Pick of the Week: The Kid (Criterion)
Charlie Chaplin was a star well before he made 1921’s The Kid, his first feature film, thanks to a string of wildly successful two-reel comedies featuring his iconic Tramp character, in which he starred and served as writer/director. But nothing guaranteed that stardom would last. Chaplin’s most recent efforts, in which he’d attempted to branch out beyond The Tramp, had been coolly received and he was behind schedule on the slate of films he promised to deliver to his distributor. He was in the midst of an extremely tumultuous period in his personal life as well, having recently lost an infant child. Nonetheless, with The Kid he turned out the longest, most ambitious, and most emotionally complex film of his career to date.
As much melodrama as comedy, The Kid finds Chaplin’s Tramp caring for a boy (Jackie Coogan) abandoned by his single mother, a premise from which Chaplin draws comedy and pathos in equal measures, whether depicting the boy and his surrogate dad practicing genteel manners while digging into the most meager of feasts or an extended fantasy sequence in which the Tramp’s slum becomes a Heaven.
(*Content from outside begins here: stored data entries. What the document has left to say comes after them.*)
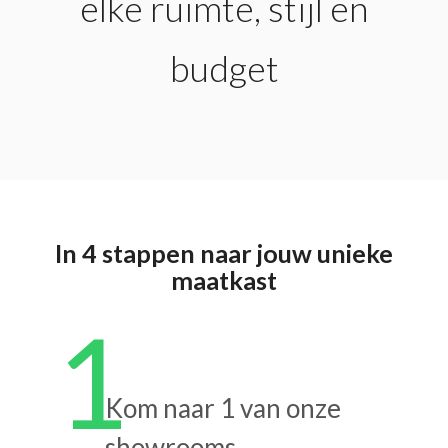
elke ruimte, stijl en
budget
In 4 stappen naar jouw unieke
maatkast
1
Kom naar 1 van onze
showrooms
Chaplin would make even better films down the line, but The Kid‘s mix of laughter and tears — a stated goal of the opening title card — is the filmmaker in quintessence.
Typically, Criterion has filled out the film with a rich assortment of extras, including an informative commentary track from Chaplin expert Charles Maland and a neat look at how silent filmmakers achieved odd effects by changing up the speeds at which they cranked cameras.